There are 4 basic methods, which are also referred to as CRUD operations: POST: Create a resource. GET: Read information from a resource.Why is Azure app service so slow? ›
This problem is often caused by application level issues, such as: network requests taking a long time. application code or database queries being inefficient. application using high memory/CPU.How do I monitor the performance of my Azure function? ›
Azure Functions can be monitored using Application Insights and Azure Monitor. Though Azure provides such monitoring solutions, users cannot monitor multiple entities with various metrics. Whereas, with Serverless360 monitoring, it is possible to monitor various entities based on metrics at the Application level.How do I upgrade Azure function runtime? ›
Use the following procedure to view and update the runtime version currently used by a function app.
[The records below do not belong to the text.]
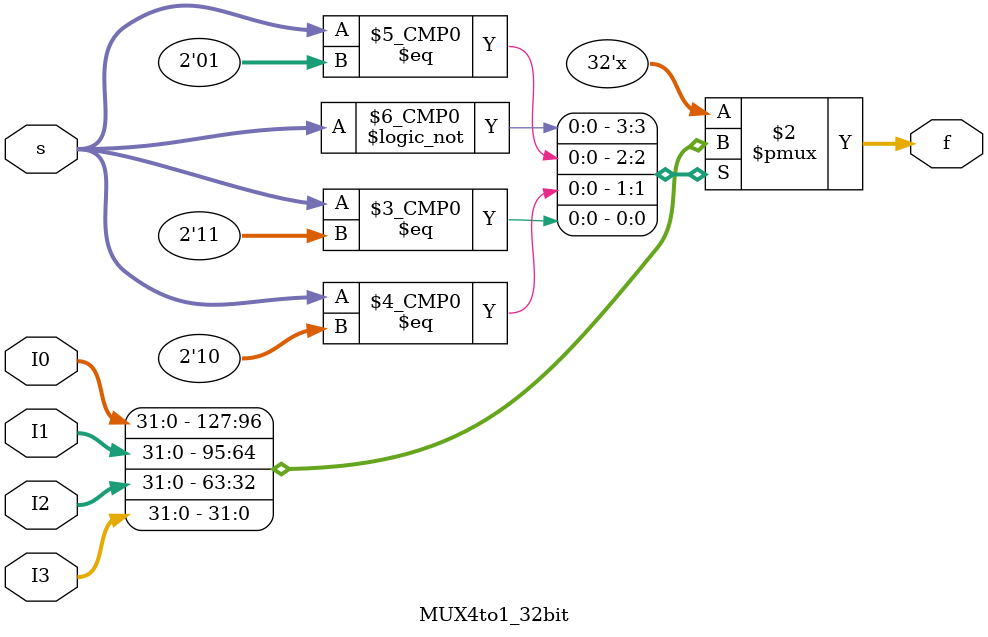
<source format=v>
module MUX4to1_32bit(
    input [31:0] I0,
    input [31:0] I1,
    input [31:0] I2,
    input [31:0] I3,
    input [ 1:0]  s,
    output reg [31:0] f
    );
    always @(*) begin
        case (s)
            2'b00: f = I0;
            2'b01: f = I1;
            2'b10: f = I2;
            2'b11: f = I3;
        endcase
    end    
    // assign f = (s == 0) ? I0 : I1;
    
endmodule

</source>
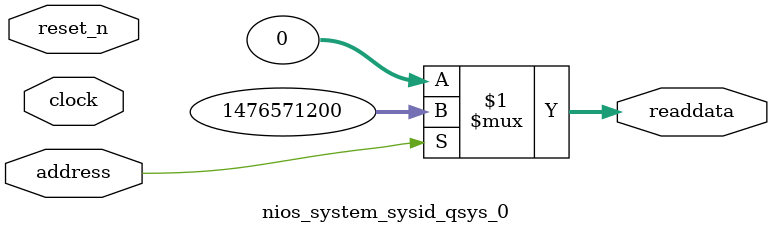
<source format=v>

`timescale 1ns / 1ps
// synthesis translate_on

// turn off superfluous verilog processor warnings 
// altera message_level Level1 
// altera message_off 10034 10035 10036 10037 10230 10240 10030 

module nios_system_sysid_qsys_0 (
               // inputs:
                address,
                clock,
                reset_n,

               // outputs:
                readdata
             )
;

  output  [ 31: 0] readdata;
  input            address;
  input            clock;
  input            reset_n;

  wire    [ 31: 0] readdata;
  //control_slave, which is an e_avalon_slave
  assign readdata = address ? 1476571200 : 0;

endmodule




</source>
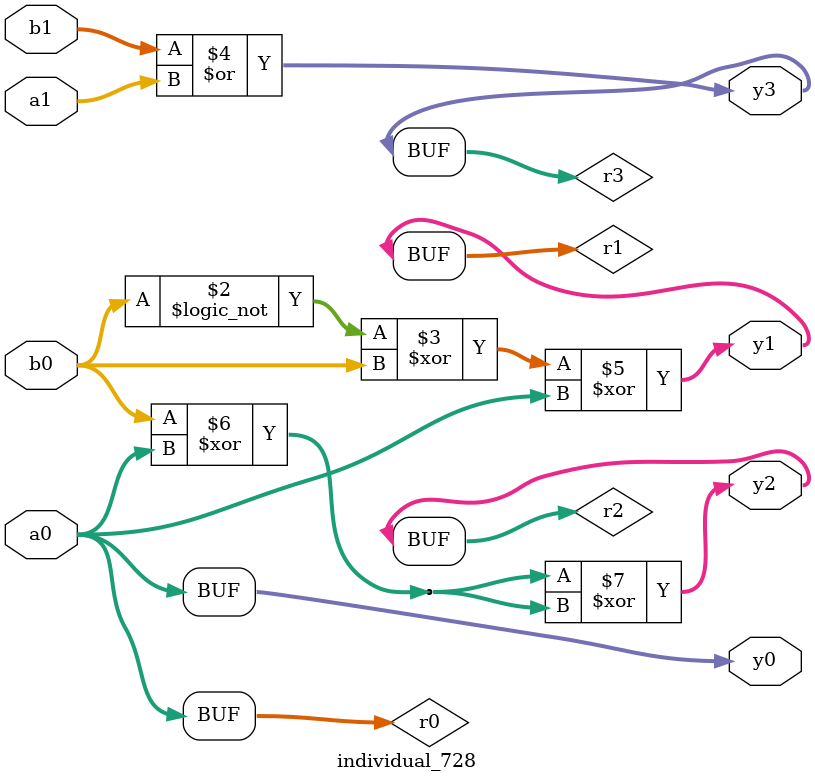
<source format=sv>
module individual_728(input logic [15:0] a1, input logic [15:0] a0, input logic [15:0] b1, input logic [15:0] b0, output logic [15:0] y3, output logic [15:0] y2, output logic [15:0] y1, output logic [15:0] y0);
logic [15:0] r0, r1, r2, r3; 
 always@(*) begin 
	 r0 = a0; r1 = a1; r2 = b0; r3 = b1; 
 	 r1 = ! b0 ;
 	 r1  ^=  b0 ;
 	 r3  |=  a1 ;
 	 r1  ^=  a0 ;
 	 r2  ^=  a0 ;
 	 r2  ^=  r2 ;
 	 y3 = r3; y2 = r2; y1 = r1; y0 = r0; 
end
endmodule
</source>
In the Azure portal, browse to your function app. Under Settings, choose Configuration. In the Function runtime settings tab, locate the Runtime version.How do I increase the timeout on my Azure function app? ›
In a recent update, the Azure Functions team at Microsoft has added a configuration option that enables an Azure Functions App to have the timeout increased. To implement this, the functionTimeout property within the host. json file for an Azure Function App can be set to a timespan duration of 10 minutes.
We're retiring Azure VMs (classic) on September 1, 2023 - Azure Virtual Machines | Microsoft Learn. This browser is no longer supported. Upgrade to Microsoft Edge to take advantage of the latest features, security updates, and technical support.Is Azure slower than AWS? ›
Network latency: AWS wins again.
Its top-performing machine's 99th percentile network latency was 28% and 37% lower than Azure and GCP, respectively.
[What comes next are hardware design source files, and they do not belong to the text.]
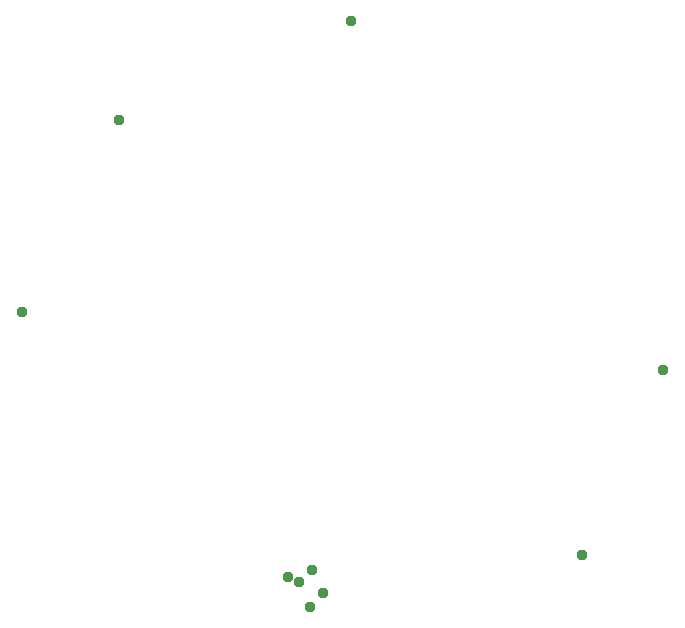
<source format=gbr>
G04 EAGLE Gerber RS-274X export*
G75*
%MOMM*%
%FSLAX34Y34*%
%LPD*%
%INSoldermask Bottom*%
%IPPOS*%
%AMOC8*
5,1,8,0,0,1.08239X$1,22.5*%
G01*
G04 Define Apertures*
%ADD10C,0.959600*%
D10*
X320040Y144780D03*
X74676Y362712D03*
X300228Y138684D03*
X156972Y525780D03*
X318516Y112776D03*
X548640Y156972D03*
X309372Y134112D03*
X617220Y313944D03*
X329184Y124968D03*
X353568Y609600D03*
M02*

</source>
- Open the Autoscale pane in Azure Monitor and select a resource that you want to scale. The following steps use an App Service plan associated with a web app. ...
- The current instance count is 1. ...
- Provide a name for the scale setting. ...
- You've now created your first scale rule. ...
- Select Save.
You can also monitor the function app itself by using Azure Monitor. To learn more, see Monitoring Azure Functions with Azure Monitor.How do I monitor Azure event grid? ›
Sign in to Azure portal. In the search bar at the topic, type Event Grid Topics, and then select Event Grid Topics from the drop-down list. Select your custom topic from the list of topics. View the metrics for the custom event topic on the Event Grid Topic page.What is function execution count? ›
Function execution count indicates the number of times your function app has executed. This value correlates to the number of times a function runs in your app. FunctionExecutionUnits. Function execution units are a combination of execution time and your memory usage.What is the time limit for Azure functions? ›
Functions in a Consumption plan are limited to 10 minutes for a single execution. In the Premium plan, the run duration defaults to 30 minutes to prevent runaway executions. However, you can modify the host.How do I upgrade Azure functions from v3 to v4? ›
- Prepare for migration. Before you upgrade your app to version 4. ...
- Run the pre-upgrade validator. ...
- Identify function apps to upgrade. ...
- Upgrade your local project. ...
- Upgrade your function app in Azure.